Editors' note: Updated June 3, 2010
I've written articles in the past explaining various TV technologies, including the differences between 720p and 1080p and 120Hz and 240Hz LCD TVs. But with Samsung, LG, Sony, and other manufacturers pushing so-called LED TVs these days, it's high time that I--with an assist from our resident video guru, David Katzmaier--sort through all the marketing mumbo jumbo and provide some insight into just what an LED TV is. Here goes.
1. An LED TV is not a new kind of TV.
I appreciate a good marketing ploy as much as the next guy, but an LED TV is just an LCD TV that's backlit with light-emitting diodes (LEDs) instead of standard cold-cathode fluorescent lights (or CCFLs). And though they became well-known last year with Samsung's ultrathin models, LED-backlit LCDs have been on mainstream store shelves since 2007, when Samsung's LN-T4681F debuted.
Unlike plasma and OLED, which are emissive technologies where each pixel is its own discrete light source, LCD is a transmissive technology where each pixel has to be illuminated from behind, or backlit.
2.There are two LED backlight configurations
Initially, LED-based displays like the Samung LN-T4681F were backlit by what's referred to as a "full array" of LEDs behind the LCD, across the back of the panel--just like a standard CCFL backlight. But to create even thinner TVs, engineers needed to eliminate that extra layer of LEDs and move it to the sides of the display. With this form of backlighting, the LEDs are affixed to all four sides of the TV and light is projected inward to the middle of the TV via "lightguides." These types of TVs are commonly referred to as "edge-lit" LED-based LCDs, and are by far the most common available today.
3. Each configuration may also offer "local dimming."
All current LED-based LCDs with rear-placed, full-array LED backlighting--except the Sharp LC-LE700UN series from 2009--feature a technology called "local dimming." With local dimming, portions of the backlight can be dimmed or brightened independently when different areas of the picture get darker or brighter. For example, the LEDs behind the words in a credit sequence can illuminate while the ones behind the black background remain dim.

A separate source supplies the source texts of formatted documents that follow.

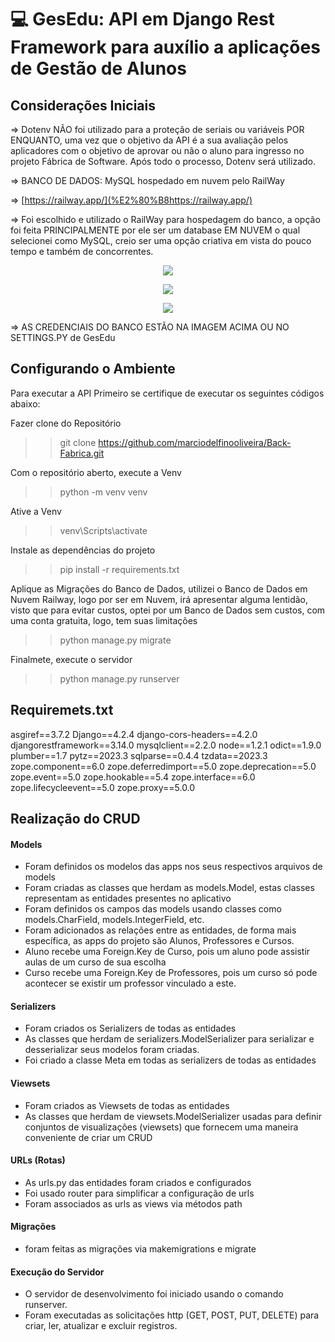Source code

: # :computer: GesEdu: API em Django Rest Framework para auxílio a aplicações de Gestão de Alunos

<h2 align="left">Considerações Iniciais</h2>

=> Dotenv NÃO foi utilizado para a proteção de seriais ou variáveis POR ENQUANTO, uma vez que o objetivo da API é a sua avaliação pelos aplicadores com o objetivo de aprovar ou não o aluno para ingresso no projeto Fábrica de Software. Após todo o processo, Dotenv será utilizado.

=> BANCO DE DADOS: MySQL hospedado em nuvem pelo RailWay

=> [https://railway.app/](%E2%80%B8https://railway.app/)

=> Foi escolhido e utilizado o RailWay para hospedagem do banco, a opção foi feita PRINCIPALMENTE por ele ser um database EM NUVEM o qual selecionei como MySQL, creio ser uma opção criativa em vista do pouco tempo e também de concorrentes.

<p align="center">
  <img src="https://github.com/marciodelfinooliveira/Back-Fabrica/assets/141946311/9261905c-c91f-4197-b7c9-645bf91dcb8b" />
</p>

<p align="center">
  <img src="https://github.com/marciodelfinooliveira/Back-Fabrica/assets/141946311/1a3a7aab-cee2-4d35-ac3a-33c3661b3d11" />
</p>

<p align="center">
  <img src="https://github.com/marciodelfinooliveira/Back-Fabrica/assets/141946311/b45c2769-dc7f-486a-9d37-fc5eb4df332c" />
</p>

=> AS CREDENCIAIS DO BANCO ESTÃO NA IMAGEM ACIMA OU NO SETTINGS.PY de GesEdu

<h2 align="left">Configurando o Ambiente</h2>

Para executar a API Primeiro se certifique de executar os seguintes códigos abaixo:

Fazer clone do Repositório

>> git clone https://github.com/marciodelfinooliveira/Back-Fabrica.git
>>

Com o repositório aberto, execute a Venv

>> python -m venv venv
>>

Ative a Venv

>> venv\Scripts\activate
>>

Instale as dependências do projeto

>> pip install -r requirements.txt
>>

Aplique as Migrações do Banco de Dados, utilizei o Banco de Dados em Nuvem Railway, logo por ser em Nuvem, irá apresentar alguma lentidão, visto que para evitar custos, optei por um Banco de Dados sem custos, com uma conta gratuita, logo, tem suas limitações

>> python manage.py migrate
>>

Finalmete, execute o servidor

>> python manage.py runserver
>>

<h2 align="left">Requiremets.txt</h2>

asgiref==3.7.2
Django==4.2.4
django-cors-headers==4.2.0
djangorestframework==3.14.0
mysqlclient==2.2.0
node==1.2.1
odict==1.9.0
plumber==1.7
pytz==2023.3
sqlparse==0.4.4
tzdata==2023.3
zope.component==6.0
zope.deferredimport==5.0
zope.deprecation==5.0
zope.event==5.0
zope.hookable==5.4
zope.interface==6.0
zope.lifecycleevent==5.0
zope.proxy==5.0.0

<h2 align="left">Realização do CRUD</h2>

<h4 align="left"> Models </h4>

- Foram definidos os modelos das apps nos seus respectivos arquivos de models
- Foram criadas as classes que herdam as models.Model, estas classes representam as entidades presentes no aplicativo
- Foram definidos os campos das models usando classes como models.CharField, models.IntegerField, etc.
- Foram adicionados as relações entre as entidades, de forma mais específica, as apps do projeto são Alunos, Professores e Cursos.
- Aluno recebe uma Foreign.Key de Curso, pois um aluno pode assistir aulas de um curso de sua escolha
- Curso recebe uma Foreign.Key de Professores, pois um curso só pode acontecer se existir um professor vinculado a este.

<h4 align="left"> Serializers </h4>

- Foram criados os Serializers de todas as entidades
- As classes que herdam de serializers.ModelSerializer para serializar e desserializar seus modelos foram criadas.
- Foi criado a classe Meta em todas as serializers de todas as entidades

<h4 align="left"> Viewsets </h4>

- Foram criados as Viewsets de todas as entidades
- As classes que herdam de viewsets.ModelSerializer usadas para definir conjuntos de visualizações (viewsets) que fornecem uma maneira conveniente de criar um CRUD

<h4 align="left"> URLs (Rotas) </h4>

- As urls.py das entidades foram criados e configurados
- Foi usado router para simplificar a configuração de urls
- Foram associados as urls as views via métodos path

<h4 align="left"> Migrações </h4>

- foram feitas as migrações via makemigrations e migrate

<h4 align="left"> Execução do Servidor </h4>

- O servidor de desenvolvimento foi iniciado usando o comando runserver.
- Foram executadas as solicitações http (GET, POST, PUT, DELETE) para criar, ler, atualizar e excluir registros.
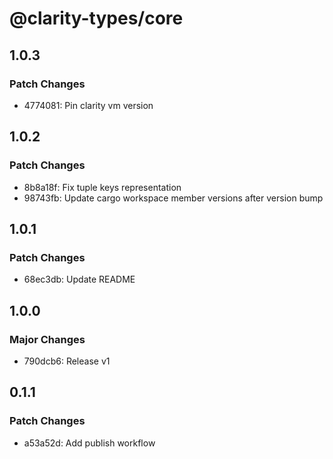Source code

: # @clarity-types/core

## 1.0.3

### Patch Changes

- 4774081: Pin clarity vm version

## 1.0.2

### Patch Changes

- 8b8a18f: Fix tuple keys representation
- 98743fb: Update cargo workspace member versions after version bump

## 1.0.1

### Patch Changes

- 68ec3db: Update README

## 1.0.0

### Major Changes

- 790dcb6: Release v1

## 0.1.1

### Patch Changes

- a53a52d: Add publish workflow
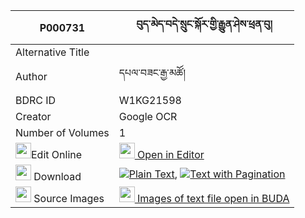|P000731|བུད་མེད་བདེ་སྲུང་སྐོར་གྱི་རྒྱུན་ཤེས་ཕྲན་བུ། 
| --- | --- 
|Alternative Title |
|Author| དཔལ་བཟང་རྒྱ་མཚོ།
|BDRC ID | W1KG21598
|Creator | Google OCR
|Number of Volumes| 1
|<img width="25" src="https://img.icons8.com/color/25/000000/edit-property.png">Edit Online| [<img width="25" src="https://avatars.githubusercontent.com/u/45091458?s=200&v=4"> Open in Editor](http://editor.openpecha.org/P000731)
|<img width="25" src="https://img.icons8.com/fluent/48/000000/download-2.png"/>  Download | [![](https://img.icons8.com/color/20/000000/txt.png)Plain Text](https://github.com/Openpecha/P000731/releases/download/v1/bume_de_sung_kor_gyi_gyun_she__plain_P000731.zip), [![](https://img.icons8.com/color/20/000000/txt.png)Text with Pagination](https://github.com/Openpecha/P000731/releases/download/v1/bume_de_sung_kor_gyi_gyun_she__pages_P000731.zip)
|<img width="25" src="https://img.icons8.com/plasticine/100/000000/pictures-folder.png"/>  Source Images | [<img width="25" src="https://library.bdrc.io/icons/BUDA-small.svg"> Images of text file open in BUDA](https://library.bdrc.io/show/bdr:W1KG21598)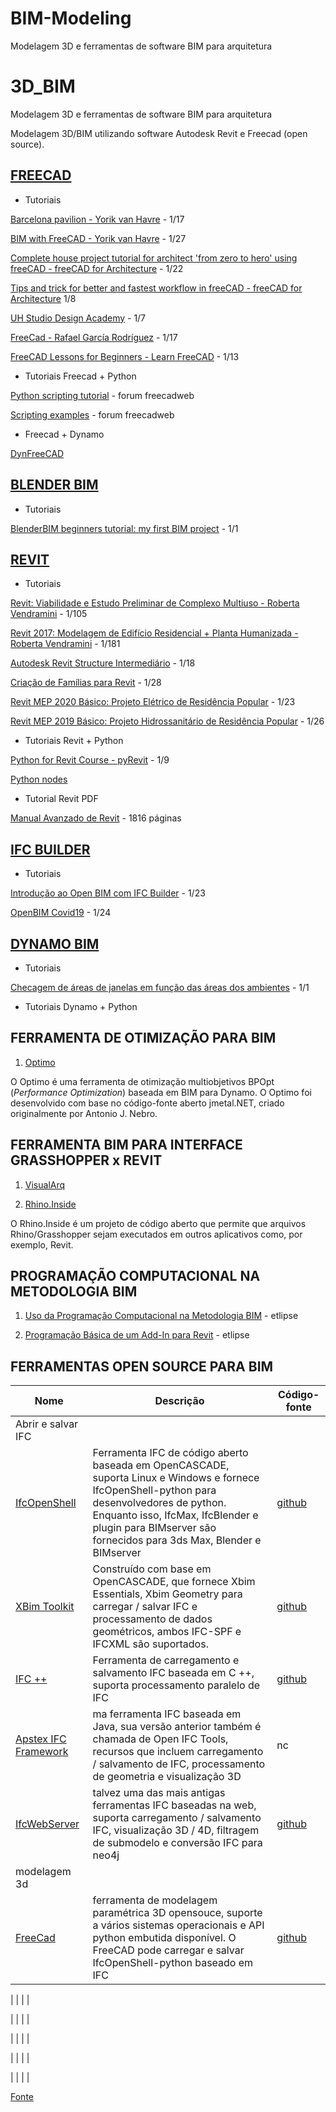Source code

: # BIM-Modeling
Modelagem 3D e ferramentas de software BIM para arquitetura



# 3D_BIM

Modelagem 3D e ferramentas de software BIM para arquitetura

Modelagem 3D/BIM utilizando software Autodesk Revit e Freecad (open source).


## [FREECAD](https://www.freecadweb.org/)

- Tutoriais

[Barcelona pavilion - Yorik van Havre](https://www.youtube.com/playlist?list=PLmKdGVtV5VnuE5U75CEORkjlVK_nzQQUh) - 1/17

[BIM with FreeCAD - Yorik van Havre](https://www.youtube.com/playlist?list=PLmKdGVtV5Vnt2cj4IZIv9FM39QHaE1ZaU) - 1/27

[Complete house project tutorial for architect 'from zero to hero' using freeCAD - freeCAD for Architecture](https://www.youtube.com/watch?v=RcX0-IArnzo&list=PLwA6cJhCSx1M8BGm9eZ_hZFvz48u8YCFl) - 1/22

[Tips and trick for better and fastest workflow in freeCAD - freeCAD for Architecture](https://www.youtube.com/playlist?list=PLwA6cJhCSx1P1erikDHTa6C9t2CweQaz-) 1/8

[UH Studio Design Academy](https://www.youtube.com/watch?v=9EzxiwjKzTQ&list=PLJThqQUeIsPTw-SQeY595Kpz_xQeZxz4o) - 1/7

[FreeCad - Rafael García Rodríguez](PLvDOxR8gzkX_3LtuEKBIoNLFFgJK_AXkE) - 1/17

[FreeCAD Lessons for Beginners - Learn FreeCAD](https://www.youtube.com/playlist?list=PL6fZ68Cq3L8k0JhxnIVjZQN26cn9idJrj) - 1/13

- Tutoriais Freecad + Python

[Python scripting tutorial](https://www.freecadweb.org/wiki/index.php?title=Introduction_to_Python) - forum freecadweb

[Scripting examples](https://www.freecadweb.org/wiki/index.php?title=Scripting_examples) - forum freecadweb

- Freecad + Dynamo

[DynFreeCAD](https://github.com/infeeeee/DynFreeCAD)

## [BLENDER BIM](https://blenderbim.org/)

- Tutoriais

[BlenderBIM beginners tutorial: my first BIM project](https://blenderbim.org/blenderbim-tutorial.html) - 1/1


## [REVIT](https://www.autodesk.com/products/revit/overview)

- Tutoriais

[Revit: Viabilidade e Estudo Preliminar de Complexo Multiuso - Roberta Vendramini](https://www.youtube.com/playlist?list=PL9t0ZaF1phAV3UH9aZofSmkT5cDY24tPr) - 1/105

[Revit 2017: Modelagem de Edifício Residencial + Planta Humanizada - Roberta Vendramini](https://www.youtube.com/playlist?list=PL9t0ZaF1phAW-p-J4vXmFNjb2dXmeTz8P) - 1/181

[Autodesk Revit Structure Intermediário](https://engenhabim.com/curso/autodesk-revit-structure-2016/) - 1/18

[Criação de Famílias para Revit](https://engenhabim.com/curso/criacao-de-familias/) - 1/28

[Revit MEP 2020 Básico: Projeto Elétrico de Residência Popular](https://cursosconstruir.com.br/curso/revit-mep-basico-projeto-eletrico/) - 1/23

[Revit MEP 2019 Básico: Projeto Hidrossanitário de Residência Popular](https://cursosconstruir.com.br/curso/revit-mep-basico-projeto-hidrossanitario/) - 1/26


- Tutoriais Revit + Python

[Python for Revit Course - pyRevit](https://www.youtube.com/playlist?list=PLc_1PNcpnV5742XyF8z7xyL9OF8XJNYnv) - 1/9

[Python nodes](https://primer.dynamobim.org/10_Custom-Nodes/10-4_Python.html)

- Tutorial Revit PDF

[Manual Avanzado de Revit](https://www.espaciobim.com/recursos-gratis) - 1816 páginas

## [IFC BUILDER](http://ifc-builder.en.cype.com/)

- Tutoriais

[Introdução ao Open BIM com IFC Builder](https://www.udemy.com/course/openbim-ifcbuilder/) - 1/23

[OpenBIM Covid19](https://www.udemy.com/course/openbim-covid19/) - 1/24


## [DYNAMO BIM](https://dynamobim.org/)

- Tutoriais

[Checagem de áreas de janelas em função das áreas dos ambientes](https://knowledge.autodesk.com/pt-br/support/revit-products/learn-explore/caas/simplecontent/content/checagem-de--C3-A1reas-de-janelas-em-fun-C3-A7-C3-A3o-das--C3-A1reas-dos-ambientes-com-o-dynamo.html?fbclid=IwAR1c1EpfLA6GxJtN79P4g3Zce-IS6kIgiT26VwYQFp_XVRPGTFYUr7M_42w) - 1/1

- Tutoriais Dynamo + Python

## FERRAMENTA DE OTIMIZAÇÃO PARA BIM

1. [Optimo](https://github.com/renatogcruz/Evolutionary-computing/tree/master/optimo_optimization_revit)

O Optimo é uma ferramenta de otimização multiobjetivos BPOpt (*Performance Optimization*) baseada em BIM para Dynamo. O Optimo foi desenvolvido com base no código-fonte aberto jmetal.NET, criado originalmente por Antonio J. Nebro.

## FERRAMENTA BIM PARA INTERFACE GRASSHOPPER x REVIT

1. [VisualArq](https://www.visualarq.com/es/download/)

2. [Rhino.Inside](https://www.rhino3d.com/inside)

O Rhino.Inside é um projeto de código aberto que permite que arquivos Rhino/Grasshopper sejam executados em outros aplicativos como, por exemplo, Revit.

## PROGRAMAÇÃO COMPUTACIONAL NA METODOLOGIA BIM

1. [Uso da Programação Computacional na Metodologia BIM](https://www.etlipse.com/downloads) - etlipse

2. [Programação Básica de um Add-In para Revit](https://www.etlipse.com/downloads) - etlipse

## FERRAMENTAS OPEN SOURCE PARA BIM

|  Nome  | Descrição     |  Código-fonte   |
|-------|  ------------  |  ------------  |
|Abrir e salvar IFC|      |                |
|[IfcOpenShell](http://ifcopenshell.org/) | Ferramenta IFC de código aberto baseada em OpenCASCADE, suporta Linux e Windows e fornece IfcOpenShell-python para desenvolvedores de python. Enquanto isso, IfcMax, IfcBlender e plugin para BIMserver são fornecidos para 3ds Max, Blender e BIMserver|[github](https://github.com/IfcOpenShell/)|
|[XBim Toolkit](https://docs.xbim.net/) |   Construído com base em OpenCASCADE, que fornece Xbim Essentials, Xbim Geometry para carregar / salvar IFC e processamento de dados geométricos, ambos IFC-SPF e IFCXML são suportados.         | [github](https://github.com/xBimTeam)|
|[IFC ++](https://ifcquery.com/)  | Ferramenta de carregamento e salvamento IFC baseada em C ++, suporta processamento paralelo de IFC  |   [github](https://github.com/ifcquery/ifcplusplus)   |  
| [Apstex IFC Framework](http://www.apstex.com/)      | ma ferramenta IFC baseada em Java, sua versão anterior também é chamada de Open IFC Tools, recursos que incluem carregamento / salvamento de IFC, processamento de geometria e visualização 3D          |   nc       |
|   [IfcWebServer](https://ifcwebserver.org/)    |    talvez uma das mais antigas ferramentas IFC baseadas na web, suporta carregamento / salvamento IFC, visualização 3D / 4D, filtragem de submodelo e conversão IFC para neo4j       |  [github](https://github.com/ifcwebserver/ifcwebserver)        |
| modelagem 3d      |           |          |
| [FreeCad](https://freecadweb.org/)      |    ferramenta de modelagem paramétrica 3D opensouce, suporte a vários sistemas operacionais e API python embutida disponível. O FreeCAD pode carregar e salvar IfcOpenShell-python baseado em IFC       |  [github](https://github.com/FreeCAD/FreeCAD)        |

|       |           |          |

|       |           |          |

|       |           |          |

|       |           |          |

|       |           |          |

[Fonte](https://linjiarui.net/en/posts/2020-06-15-opensource-bim-tools)


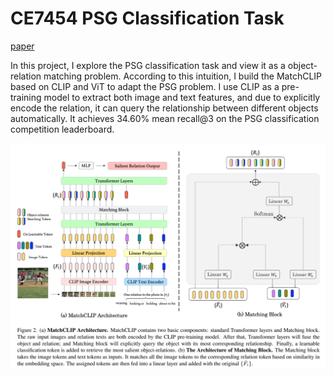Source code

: # CE7454 PSG Classification Task

[paper](CE7454_PSG%(3).pdf)

In this project, I explore the PSG classification task and view it as a object-relation matching problem. According to this intuition, I build the MatchCLIP based on CLIP and ViT to adapt the PSG problem. I use CLIP as a pre-training model to extract both image and text features, and due to explicitly encode the relation, it can query the relationship between different objects automatically. It achieves 34.60\% mean recall@3 on the PSG classification competition leaderboard. 

![](Picture1.png)
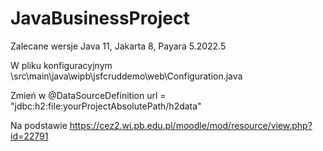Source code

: # JavaBusinessProject
Zalecane wersje Java 11, Jakarta 8, Payara 5.2022.5

W pliku konfiguracyjnym \src\main\java\wipb\jsfcruddemo\web\Configuration.java 

Zmień w @DataSourceDefinition
url = "jdbc:h2:file:yourProjectAbsolutePath/h2data"

Na podstawie https://cez2.wi.pb.edu.pl/moodle/mod/resource/view.php?id=22791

Being able to dim portions of the screen helps reduce the amount of light that leaks through to darkened pixels, and the end result is blacks that appear darker and more realistic. Since black levels are crucial to contrast ratio, the deeper the blacks, the more the picture--and colors--appear to pop. Also, the image as a whole will seem crisper. A couple of examples of local dimming done right are Samsung's UNB8500 series and LG's LH8500 series--respectively the best and second-best LCDs we've ever tested.